Becoming an office manager is the perfect gig for someone who loves to make things run behind the scenes. A great office manager will have some combination of these skills and characteristics:
- Taking Initiative: An office manager often has the sole responsibility for important tasks like ordering supplies. That means that you need to take initiative in your role and constantly be stepping up to your duties.
- Attention to Detail: Office managers need a sharp eye for the little things. Just to order trash bags, the office manager might need to remember to pick up 4-gallon trash bags for the office wastebaskets as well as recycling bags for the employee cafeteria. On top of that, they might have to remember which cans require clear trash bags and which ones need black trash bags.
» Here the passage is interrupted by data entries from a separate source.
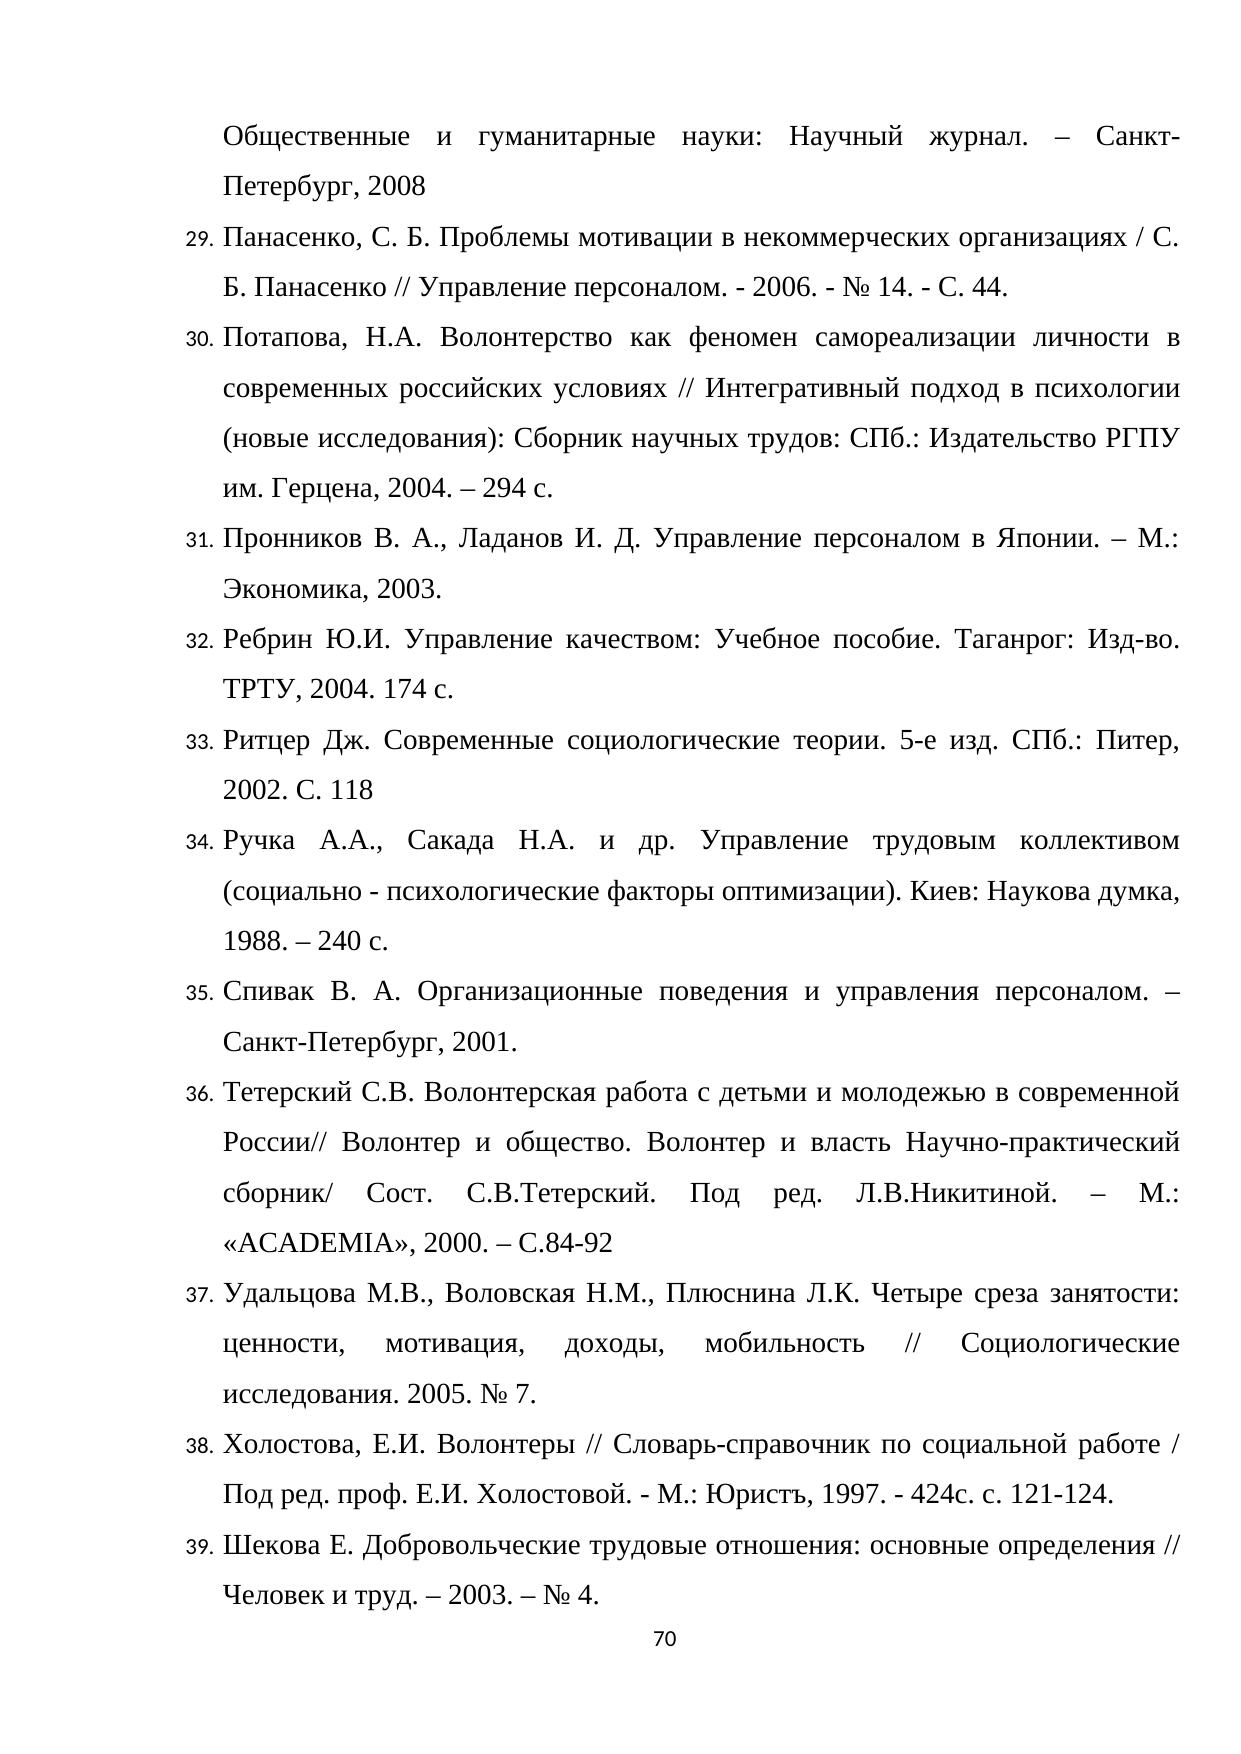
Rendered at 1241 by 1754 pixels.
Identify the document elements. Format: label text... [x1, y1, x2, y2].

list Ритцер Дж. Современные социологические теории. 5-е изд. СПб.: Питер, 2002. С. 118 [185, 722, 1181, 806]
list Спивак В. А. Организационные поведения и управления персоналом. – Санкт-Петербург, 2001. [185, 973, 1181, 1057]
list Ручка А.А., Сакада Н.А. и др. Управление трудовым коллективом (социально - психологические факторы оптимизации). Киев: Наукова думка, 1988. – 240 с. [185, 822, 1181, 957]
list Удальцова М.В., Воловская Н.М., Плюснина Л.К. Четыре среза занятости: ценности, мотивация, доходы, мобильность // Социологические исследования. 2005. № 7. [185, 1275, 1181, 1409]
list Холостова, Е.И. Волонтеры // Словарь-справочник по социальной работе / Под ред. проф. Е.И. Холостовой. - М.: Юристъ, 1997. - 424с. с. 121-124. [185, 1426, 1181, 1510]
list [185, 118, 1181, 202]
list Ребрин Ю.И. Управление качеством: Учебное пособие. Таганрог: Изд-во. ТРТУ, 2004. 174 с. [185, 621, 1181, 705]
list Тетерский С.В. Волонтерская работа с детьми и молодежью в современной России// Волонтер и общество. Волонтер и власть Научно-практический сборник/ Сост. С.В.Тетерский. Под ред. Л.В.Никитиной. – М.: «ACADEMIA», 2000. – С.84-92 [185, 1074, 1181, 1258]
list Пронников В. А., Ладанов И. Д. Управление персоналом в Японии. – М.: Экономика, 2003. [185, 521, 1181, 604]
list Панасенко, С. Б. Проблемы мотивации в некоммерческих организациях / С. Б. Панасенко // Управление персоналом. - 2006. - № 14. - С. 44. [185, 219, 1181, 303]
list Шекова Е. Добровольческие трудовые отношения: основные определения // Человек и труд. – 2003. – № 4. [185, 1527, 1181, 1611]
list Потапова, Н.А. Волонтерство как феномен самореализации личности в современных российских условиях // Интегративный подход в психологии (новые исследования): Сборник научных трудов: СПб.: Издательство РГПУ им. Герцена, 2004. – 294 с. [185, 319, 1181, 504]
- Organization: Staying organized is the key to success for any office manager. That could mean setting up a system for automatically reordering office supplies, or it could mean keeping track of new hires and impending departures to plan for future desk space allocation. Whatever the key information is, an office manager needs to organize it, track it, analyze it and put it to work.
- People Skills: As an office manager, you might have to deal with employees who leave the break room a mess or people who can’t stand sharing a desk. Interpersonal communication and conflict resolution skills will help you create a harmonious work environment.
- Honesty and Integrity: An office manager often has access to company credit cards, building and safe keys and other resources that have to be handled by a trustworthy person. When you accept an office manager role, you’re agreeing to hold yourself to the highest standards of integrity.
- Willingness to Learn: Office managers often tackle the problems that aren’t in anybody’s job description. Thus, a good office manager must be willing to learn, possess a growth mindset and be committed to problem solving.
Advancement as an Office Manager
What do the typical opportunities look like for an office manager to climb the corporate ladder? Because the role can have so many different configurations, numerous paths might be theoretically open to office managers.
In practice, what your duties currently entail and where your specific aptitudes lie is what will determine the most logical career paths for advancement as an office manager. These are some different paths that might be open to office managers seeking to advance their careers:
- Administrative Support: Office management can provide a pathway to managing higher levels of a business’s day-to-day operations. Some office managers become personnel supervisors for a business’s entire administrative staff. With the right training, an efficient office manager might also be a good choice for a vehicle fleet manager or building manager.
- Human Resources: Office managers who find that they love the people-oriented side of their job might be a good fit for HR positions. This can be an especially natural transition if the office manager has experience in developing training programs and onboarding new hires.
- Event Planning: In organizations that hold many events, an office manager role can offer a great springboard into the world of event planning. Office managers know how to keep the plates spinning and stick to a schedule, which are valuable skills for those who manage and coordinate corporate events.